Exercise tasks:
1. In the tax ruling excerpt, repeat the passage from "II)                P&H high" up to and including "orders section 271(1)(c)".
2. According to the tax ruling excerpt, on what date was the assessee trust formed and settled?

Passage provided:
================================

Included in this update:
I)                   ITAT orders on section 12AA & Section 2(15) charitable purpose ass & rev fav general public utility : private club (not public object); investor protection fund (public object)
II)                P&H high court Test laid down for when income falls under chapter  (head of taxation) when source of income is Known and when source is unknown it is unexplained income (under section 68)
III)              P&H high court Concealment penalty orders section 271(1)(c)
 
 
IN THE INCOME TAX APPELLATE TRIBUNAL "I" BENCH, MUMBAI I.T.A. No. 7436/Mum/2011 Inter-connected Stock Exchange Investors Protection Fund (ISE IPF) C/. Inter-connected Stock Exchange of  India Ltd. 20.09.2013 Opening the arguments for and on behalf of the assessee, it was submitted by its
counsel, Shri A. H. Dalal, that the assessee-appellant is a Trust formed and settled on 29th day of June, 2009 by Inter-connected Stock Exchange India Ltd. (ISEL), a company formed by the coming together of the 23 (the trust deed mentions the said number at 36 though/ PB pgs. 04 - 15) regional Stock Exchanges of India to provide a common platform for trading in shares and securities. The assessee-trust was formed in pursuance of the Securities and Exchange Board of India (SEBI) guidelines/regulations for investor
protection, with the sole aim of creating a Fund which could provide compensation to the investors in case of loss on account of default by any member of a participating, recognized Stock Exchange. The same is a public charitable cause, falling within the scope of the term 'charitable purpose' as defined u/s. 2(15), vide the last limb thereof, i.e., the advancement of any other object of general public utility…
 
The first aspect that needs to be clarified in the instant case is that it is a case of
refusal to grant registration u/s.12AA(1), and not of withdrawal of registration already granted, i.e., u/s.12AA(3) of the Act. Coming, next, to the objections, i.e., the reason/s that inform the order of the ld. DIT (Exemption) toward the assessee's objects being not charitable, we shall consider the
same in seriatim, as under:
 
(a) that the appellant fund is for the benefit of the specific persons who invest in a
particular market, and not for the general public. As explained by the apex court in the case of Ahmedabad Rana Caste Association (supra), an object beneficial to a section of the public is an object of general public utility. To serve a charitable purpose it is not necessary that the object leads to the benefit the
whole mankind or all persons in a particular country or even state, and it would be sufficient if the intention is to benefit a section of the community, sufficiently defined and identifiable by some common quality of a public or impersonal nature. What is to be seen is the intention to benefit a section of the public as distinguished from a specified individual or group. As such, we find no merit in the said objection by the ld. DIT (E).

================================

Entries shown:
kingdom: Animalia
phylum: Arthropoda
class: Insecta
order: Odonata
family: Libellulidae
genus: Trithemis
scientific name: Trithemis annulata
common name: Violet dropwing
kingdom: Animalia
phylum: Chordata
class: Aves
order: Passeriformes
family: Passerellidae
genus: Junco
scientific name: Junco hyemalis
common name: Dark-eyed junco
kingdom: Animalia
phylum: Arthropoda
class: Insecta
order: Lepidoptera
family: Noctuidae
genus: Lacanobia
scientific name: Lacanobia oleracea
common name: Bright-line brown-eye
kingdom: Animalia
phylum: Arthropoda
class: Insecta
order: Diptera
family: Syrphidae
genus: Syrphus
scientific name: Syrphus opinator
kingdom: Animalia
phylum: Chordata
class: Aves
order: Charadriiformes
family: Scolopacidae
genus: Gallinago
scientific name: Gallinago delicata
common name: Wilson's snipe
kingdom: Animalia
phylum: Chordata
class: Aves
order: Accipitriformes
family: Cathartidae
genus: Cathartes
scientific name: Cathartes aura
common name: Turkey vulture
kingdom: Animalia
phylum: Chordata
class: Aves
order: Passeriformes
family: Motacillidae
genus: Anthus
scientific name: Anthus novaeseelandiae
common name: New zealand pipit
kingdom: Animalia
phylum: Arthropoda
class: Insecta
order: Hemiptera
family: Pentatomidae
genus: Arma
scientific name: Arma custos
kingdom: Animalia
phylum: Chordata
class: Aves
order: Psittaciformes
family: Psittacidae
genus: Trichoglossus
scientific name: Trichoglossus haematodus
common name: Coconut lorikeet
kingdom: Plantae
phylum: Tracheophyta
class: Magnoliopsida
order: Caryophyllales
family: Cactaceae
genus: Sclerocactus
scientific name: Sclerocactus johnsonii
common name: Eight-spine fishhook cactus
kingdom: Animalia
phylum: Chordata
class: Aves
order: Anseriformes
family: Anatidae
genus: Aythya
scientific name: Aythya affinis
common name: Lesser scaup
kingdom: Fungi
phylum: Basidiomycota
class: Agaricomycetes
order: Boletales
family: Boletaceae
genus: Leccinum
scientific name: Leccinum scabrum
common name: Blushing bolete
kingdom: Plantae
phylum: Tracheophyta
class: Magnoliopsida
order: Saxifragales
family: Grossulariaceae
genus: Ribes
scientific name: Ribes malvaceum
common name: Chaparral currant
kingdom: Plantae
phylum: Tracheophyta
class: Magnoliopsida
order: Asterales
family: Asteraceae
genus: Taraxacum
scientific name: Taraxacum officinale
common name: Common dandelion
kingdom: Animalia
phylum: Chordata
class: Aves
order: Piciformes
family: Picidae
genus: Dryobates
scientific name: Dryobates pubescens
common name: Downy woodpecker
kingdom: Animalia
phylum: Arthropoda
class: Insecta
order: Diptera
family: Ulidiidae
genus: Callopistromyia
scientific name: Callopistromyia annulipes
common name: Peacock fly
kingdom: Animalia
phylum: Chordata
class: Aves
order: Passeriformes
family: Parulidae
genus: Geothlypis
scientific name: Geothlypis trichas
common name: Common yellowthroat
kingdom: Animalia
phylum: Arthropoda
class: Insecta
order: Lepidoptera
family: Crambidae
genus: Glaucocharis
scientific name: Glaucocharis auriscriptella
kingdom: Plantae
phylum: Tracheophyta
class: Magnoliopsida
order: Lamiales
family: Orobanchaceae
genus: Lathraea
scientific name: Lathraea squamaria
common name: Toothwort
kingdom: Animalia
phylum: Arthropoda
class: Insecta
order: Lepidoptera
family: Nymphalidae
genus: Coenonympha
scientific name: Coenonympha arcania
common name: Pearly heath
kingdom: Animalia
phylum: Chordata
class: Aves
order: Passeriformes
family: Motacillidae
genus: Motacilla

================================

Correct answers:
1.
II)                P&H high court Test laid down for when income falls under chapter  (head of taxation) when source of income is Known and when source is unknown it is unexplained income (under section 68)
III)              P&H high court Concealment penalty orders section 271(1)(c)

2. The trust was formed and settled on the 29th day of June, 2009.